OBJECTIF VISÉ: Renvoyez à l'identique le passage du texte sur la vie du Bouddha qui s'ouvre sur les mots contenant « Cependant, sa curiosité » et se termine par « la religion hindoue. ».
═════ DOCUMENT SOURCE
Il sera nommé Siddhartha Gautama et naîtra dans la ville de Lumbini dans l’actuel Népal avant de déménager et d’être élevé dans la ville de son père, Kapilavastu (au Népal ou en Inde du Nord).

Prince de la caste indienne Shakya (ce qui lui donnera son surnom de Shakyamuni, “le Sage des Shakya”), il expérimentera la vie dorée des palaces et sera préservé de toutes les souffrances du Monde.

Cependant, sa curiosité l’amènera à sortir du palais devenu prison, et à voir le monde réel. Comprenant que les gens “normaux” souffraient, il entamera une réflexion profonde sur ce qui génère les souffrances et explorera divers sagesses et religions dans diverses régions du Monde. Il poussera même jusqu’aux confins de la Perse (aujourd’hui l’Iran), et de la Mésopotamie (aujourd’hui l’Irak).

Sa conclusion sera que pour cesser de souffrir, il faut se séparer des attaches matérielles, psychologiques et physiques du Monde et renoncer à la corruption du Mal Absolu. Et ainsi briser le cycle des réincarnations, un des piliers de la religion hindoue.

Il sera touché par l’Illumination et sera le premier à atteindre le Nirvana (la fin des réincarnations). Il finira alors sa vie par enseigner les préceptes de ce qui deviendra le Bouddhisme.

Le IVe siècle avant Jésus-Christ commencera avec la mort du Bouddha.
══════════
═════ INFORMATIONS EXTRAITES
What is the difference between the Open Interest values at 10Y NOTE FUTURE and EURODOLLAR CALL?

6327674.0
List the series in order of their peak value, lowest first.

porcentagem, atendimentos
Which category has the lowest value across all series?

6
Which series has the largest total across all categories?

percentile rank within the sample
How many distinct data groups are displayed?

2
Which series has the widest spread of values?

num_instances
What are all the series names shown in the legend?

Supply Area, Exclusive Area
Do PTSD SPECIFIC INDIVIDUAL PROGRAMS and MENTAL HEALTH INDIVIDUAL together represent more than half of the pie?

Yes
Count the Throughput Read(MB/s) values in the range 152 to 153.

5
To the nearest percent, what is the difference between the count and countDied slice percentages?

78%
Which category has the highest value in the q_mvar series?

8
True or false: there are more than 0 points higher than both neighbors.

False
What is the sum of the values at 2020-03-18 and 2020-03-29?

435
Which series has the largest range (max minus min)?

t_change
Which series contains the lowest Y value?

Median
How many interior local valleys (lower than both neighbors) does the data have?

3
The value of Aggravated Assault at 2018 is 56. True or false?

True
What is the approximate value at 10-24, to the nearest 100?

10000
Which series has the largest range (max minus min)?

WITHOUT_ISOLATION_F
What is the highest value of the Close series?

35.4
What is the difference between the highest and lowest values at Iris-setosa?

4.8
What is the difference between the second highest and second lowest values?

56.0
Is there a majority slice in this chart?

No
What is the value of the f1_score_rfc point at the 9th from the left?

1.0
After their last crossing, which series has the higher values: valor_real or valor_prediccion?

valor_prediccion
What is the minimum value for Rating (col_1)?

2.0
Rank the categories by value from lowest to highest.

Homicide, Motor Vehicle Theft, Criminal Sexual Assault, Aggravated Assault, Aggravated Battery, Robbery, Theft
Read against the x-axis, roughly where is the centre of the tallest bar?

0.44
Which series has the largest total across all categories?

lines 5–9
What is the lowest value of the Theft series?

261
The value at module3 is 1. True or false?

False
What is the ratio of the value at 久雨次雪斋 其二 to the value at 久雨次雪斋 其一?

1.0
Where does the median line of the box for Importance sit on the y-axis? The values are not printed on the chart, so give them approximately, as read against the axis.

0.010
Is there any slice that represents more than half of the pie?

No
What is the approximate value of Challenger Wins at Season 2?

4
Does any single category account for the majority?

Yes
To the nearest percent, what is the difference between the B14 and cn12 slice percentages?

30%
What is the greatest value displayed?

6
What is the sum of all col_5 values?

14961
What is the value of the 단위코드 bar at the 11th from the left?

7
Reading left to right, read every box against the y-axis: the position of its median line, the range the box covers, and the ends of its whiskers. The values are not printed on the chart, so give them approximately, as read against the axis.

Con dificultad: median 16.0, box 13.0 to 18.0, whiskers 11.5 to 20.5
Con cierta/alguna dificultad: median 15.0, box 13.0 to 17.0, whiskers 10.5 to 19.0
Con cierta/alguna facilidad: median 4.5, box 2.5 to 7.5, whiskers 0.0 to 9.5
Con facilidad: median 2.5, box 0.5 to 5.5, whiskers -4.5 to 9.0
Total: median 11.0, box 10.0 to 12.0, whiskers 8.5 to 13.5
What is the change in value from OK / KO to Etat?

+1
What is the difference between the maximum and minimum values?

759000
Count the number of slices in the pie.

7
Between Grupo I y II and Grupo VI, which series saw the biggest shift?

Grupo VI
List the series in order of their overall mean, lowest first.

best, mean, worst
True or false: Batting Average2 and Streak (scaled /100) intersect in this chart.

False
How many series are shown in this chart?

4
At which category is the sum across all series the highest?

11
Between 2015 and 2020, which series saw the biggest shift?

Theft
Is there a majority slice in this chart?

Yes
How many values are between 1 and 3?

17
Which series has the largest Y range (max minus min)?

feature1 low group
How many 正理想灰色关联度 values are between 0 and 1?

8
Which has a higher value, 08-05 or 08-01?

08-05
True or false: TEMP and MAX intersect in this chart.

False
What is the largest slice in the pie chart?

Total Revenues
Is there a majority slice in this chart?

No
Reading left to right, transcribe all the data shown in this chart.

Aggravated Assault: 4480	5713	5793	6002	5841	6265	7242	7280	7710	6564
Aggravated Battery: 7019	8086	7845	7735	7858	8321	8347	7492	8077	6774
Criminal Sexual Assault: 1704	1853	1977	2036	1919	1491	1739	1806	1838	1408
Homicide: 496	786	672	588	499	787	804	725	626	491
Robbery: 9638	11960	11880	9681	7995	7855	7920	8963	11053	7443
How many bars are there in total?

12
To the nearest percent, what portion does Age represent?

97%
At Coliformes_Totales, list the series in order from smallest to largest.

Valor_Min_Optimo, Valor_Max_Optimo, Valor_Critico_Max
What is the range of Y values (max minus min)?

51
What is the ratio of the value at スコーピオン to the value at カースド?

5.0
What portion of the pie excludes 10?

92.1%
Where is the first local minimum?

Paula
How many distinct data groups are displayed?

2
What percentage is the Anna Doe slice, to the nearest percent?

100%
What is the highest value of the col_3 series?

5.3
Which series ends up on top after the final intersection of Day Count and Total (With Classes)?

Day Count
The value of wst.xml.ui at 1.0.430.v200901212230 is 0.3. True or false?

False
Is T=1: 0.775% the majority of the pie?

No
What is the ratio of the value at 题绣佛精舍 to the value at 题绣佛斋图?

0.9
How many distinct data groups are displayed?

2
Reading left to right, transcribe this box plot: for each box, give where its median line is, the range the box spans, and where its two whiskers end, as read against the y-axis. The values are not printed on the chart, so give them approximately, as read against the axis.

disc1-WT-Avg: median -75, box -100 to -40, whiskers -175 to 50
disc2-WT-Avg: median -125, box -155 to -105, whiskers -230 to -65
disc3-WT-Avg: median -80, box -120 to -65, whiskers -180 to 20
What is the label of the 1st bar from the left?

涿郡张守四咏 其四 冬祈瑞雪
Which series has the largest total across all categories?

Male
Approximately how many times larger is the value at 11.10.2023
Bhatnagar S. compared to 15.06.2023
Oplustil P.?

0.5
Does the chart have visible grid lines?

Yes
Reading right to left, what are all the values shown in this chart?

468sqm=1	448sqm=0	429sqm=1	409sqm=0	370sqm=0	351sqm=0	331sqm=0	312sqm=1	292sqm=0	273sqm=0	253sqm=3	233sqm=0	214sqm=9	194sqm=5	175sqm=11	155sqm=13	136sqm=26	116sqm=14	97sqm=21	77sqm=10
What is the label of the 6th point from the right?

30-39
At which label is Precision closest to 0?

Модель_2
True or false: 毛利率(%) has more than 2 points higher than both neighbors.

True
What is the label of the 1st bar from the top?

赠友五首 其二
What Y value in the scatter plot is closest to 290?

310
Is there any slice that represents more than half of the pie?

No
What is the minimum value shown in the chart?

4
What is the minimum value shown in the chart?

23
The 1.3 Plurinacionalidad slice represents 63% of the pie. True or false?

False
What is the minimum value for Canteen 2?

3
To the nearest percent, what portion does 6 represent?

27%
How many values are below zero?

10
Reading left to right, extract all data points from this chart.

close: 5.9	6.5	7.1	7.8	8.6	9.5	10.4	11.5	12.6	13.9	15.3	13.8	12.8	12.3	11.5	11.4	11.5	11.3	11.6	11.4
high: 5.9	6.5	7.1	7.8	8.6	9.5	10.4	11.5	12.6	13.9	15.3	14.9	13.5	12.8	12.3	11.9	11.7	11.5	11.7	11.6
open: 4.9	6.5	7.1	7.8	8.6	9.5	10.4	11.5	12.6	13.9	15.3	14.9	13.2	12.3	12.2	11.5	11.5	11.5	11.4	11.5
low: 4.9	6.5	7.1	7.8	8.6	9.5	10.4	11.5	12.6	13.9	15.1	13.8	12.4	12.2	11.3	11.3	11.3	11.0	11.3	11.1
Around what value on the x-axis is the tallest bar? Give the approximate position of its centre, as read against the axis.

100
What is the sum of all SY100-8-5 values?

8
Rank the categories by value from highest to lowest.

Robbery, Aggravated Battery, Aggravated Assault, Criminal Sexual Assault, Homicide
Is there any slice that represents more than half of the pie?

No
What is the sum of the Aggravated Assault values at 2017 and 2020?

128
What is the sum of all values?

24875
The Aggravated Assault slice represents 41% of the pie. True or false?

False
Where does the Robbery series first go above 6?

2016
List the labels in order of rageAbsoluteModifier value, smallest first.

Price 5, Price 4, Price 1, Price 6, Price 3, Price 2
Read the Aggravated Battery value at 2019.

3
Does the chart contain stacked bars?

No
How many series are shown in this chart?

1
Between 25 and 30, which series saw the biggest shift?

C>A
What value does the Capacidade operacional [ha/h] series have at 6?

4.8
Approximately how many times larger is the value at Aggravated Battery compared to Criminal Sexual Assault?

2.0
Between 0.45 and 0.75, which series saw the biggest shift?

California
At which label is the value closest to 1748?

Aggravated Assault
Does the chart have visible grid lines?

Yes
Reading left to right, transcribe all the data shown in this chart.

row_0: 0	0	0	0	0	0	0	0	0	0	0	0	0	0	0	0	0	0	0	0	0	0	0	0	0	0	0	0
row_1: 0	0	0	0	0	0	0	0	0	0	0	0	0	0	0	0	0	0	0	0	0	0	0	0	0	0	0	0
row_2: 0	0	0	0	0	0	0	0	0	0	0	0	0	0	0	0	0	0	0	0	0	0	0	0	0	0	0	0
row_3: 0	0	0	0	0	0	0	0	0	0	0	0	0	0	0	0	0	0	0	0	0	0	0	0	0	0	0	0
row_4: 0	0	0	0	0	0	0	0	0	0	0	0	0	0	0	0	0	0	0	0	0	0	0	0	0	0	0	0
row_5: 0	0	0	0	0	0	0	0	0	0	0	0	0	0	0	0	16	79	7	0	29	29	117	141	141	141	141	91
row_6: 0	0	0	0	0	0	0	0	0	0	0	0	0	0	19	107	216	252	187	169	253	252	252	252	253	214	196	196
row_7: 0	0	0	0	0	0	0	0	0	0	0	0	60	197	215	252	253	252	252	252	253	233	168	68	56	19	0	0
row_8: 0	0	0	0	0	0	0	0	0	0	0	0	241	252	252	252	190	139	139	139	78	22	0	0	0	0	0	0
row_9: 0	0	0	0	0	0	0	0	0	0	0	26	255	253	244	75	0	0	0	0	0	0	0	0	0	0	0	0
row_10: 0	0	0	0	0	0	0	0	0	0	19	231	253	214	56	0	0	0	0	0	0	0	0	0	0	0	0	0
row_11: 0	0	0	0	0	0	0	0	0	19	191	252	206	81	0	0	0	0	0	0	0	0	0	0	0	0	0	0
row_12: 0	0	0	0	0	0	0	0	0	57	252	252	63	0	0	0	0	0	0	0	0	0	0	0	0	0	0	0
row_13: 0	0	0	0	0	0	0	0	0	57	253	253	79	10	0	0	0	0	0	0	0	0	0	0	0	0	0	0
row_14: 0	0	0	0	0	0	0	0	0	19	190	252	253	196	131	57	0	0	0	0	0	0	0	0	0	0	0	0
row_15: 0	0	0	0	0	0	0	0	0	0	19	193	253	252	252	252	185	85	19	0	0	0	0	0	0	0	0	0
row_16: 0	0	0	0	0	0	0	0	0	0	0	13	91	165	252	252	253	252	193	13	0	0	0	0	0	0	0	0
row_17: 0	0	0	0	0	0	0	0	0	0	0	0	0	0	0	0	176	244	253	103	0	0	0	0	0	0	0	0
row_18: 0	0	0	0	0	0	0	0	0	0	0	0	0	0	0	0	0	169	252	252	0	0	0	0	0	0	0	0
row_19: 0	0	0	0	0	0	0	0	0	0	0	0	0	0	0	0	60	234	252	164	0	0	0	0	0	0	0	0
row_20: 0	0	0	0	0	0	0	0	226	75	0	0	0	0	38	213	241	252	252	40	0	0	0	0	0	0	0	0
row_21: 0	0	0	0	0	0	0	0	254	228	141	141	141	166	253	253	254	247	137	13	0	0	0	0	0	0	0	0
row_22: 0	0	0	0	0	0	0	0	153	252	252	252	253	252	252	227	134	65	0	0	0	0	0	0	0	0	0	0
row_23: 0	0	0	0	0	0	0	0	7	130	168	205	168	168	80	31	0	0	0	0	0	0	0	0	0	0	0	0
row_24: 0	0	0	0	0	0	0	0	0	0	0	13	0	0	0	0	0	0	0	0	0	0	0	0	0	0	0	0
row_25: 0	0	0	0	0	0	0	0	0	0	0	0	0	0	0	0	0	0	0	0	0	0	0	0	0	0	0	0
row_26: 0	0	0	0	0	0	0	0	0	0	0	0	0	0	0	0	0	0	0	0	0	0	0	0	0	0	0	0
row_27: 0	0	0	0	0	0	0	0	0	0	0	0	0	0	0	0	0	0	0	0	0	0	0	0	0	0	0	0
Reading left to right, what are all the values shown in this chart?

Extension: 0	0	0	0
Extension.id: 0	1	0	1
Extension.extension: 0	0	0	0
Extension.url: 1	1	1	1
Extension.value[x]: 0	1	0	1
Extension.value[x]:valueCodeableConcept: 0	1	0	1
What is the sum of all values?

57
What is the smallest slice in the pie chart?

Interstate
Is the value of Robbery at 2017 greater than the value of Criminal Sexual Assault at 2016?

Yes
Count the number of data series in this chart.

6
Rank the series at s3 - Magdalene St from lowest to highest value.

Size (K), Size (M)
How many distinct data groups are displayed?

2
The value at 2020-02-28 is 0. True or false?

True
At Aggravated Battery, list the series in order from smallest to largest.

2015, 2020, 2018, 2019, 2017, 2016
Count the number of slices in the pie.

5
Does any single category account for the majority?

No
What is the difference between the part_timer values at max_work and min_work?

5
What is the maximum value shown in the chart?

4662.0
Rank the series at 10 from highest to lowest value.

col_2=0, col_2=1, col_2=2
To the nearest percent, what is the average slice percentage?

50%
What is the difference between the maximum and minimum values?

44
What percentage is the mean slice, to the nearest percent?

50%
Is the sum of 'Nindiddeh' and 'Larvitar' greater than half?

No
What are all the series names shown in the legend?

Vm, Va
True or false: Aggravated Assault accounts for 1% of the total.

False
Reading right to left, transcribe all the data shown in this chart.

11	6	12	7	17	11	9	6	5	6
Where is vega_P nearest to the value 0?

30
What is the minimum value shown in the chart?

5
══════════
TÂCHE ACCOMPLIE:
Cependant, sa curiosité l’amènera à sortir du palais devenu prison, et à voir le monde réel. Comprenant que les gens “normaux” souffraient, il entamera une réflexion profonde sur ce qui génère les souffrances et explorera divers sagesses et religions dans diverses régions du Monde. Il poussera même jusqu’aux confins de la Perse (aujourd’hui l’Iran), et de la Mésopotamie (aujourd’hui l’Irak).

Sa conclusion sera que pour cesser de souffrir, il faut se séparer des attaches matérielles, psychologiques et physiques du Monde et renoncer à la corruption du Mal Absolu. Et ainsi briser le cycle des réincarnations, un des piliers de la religion hindoue.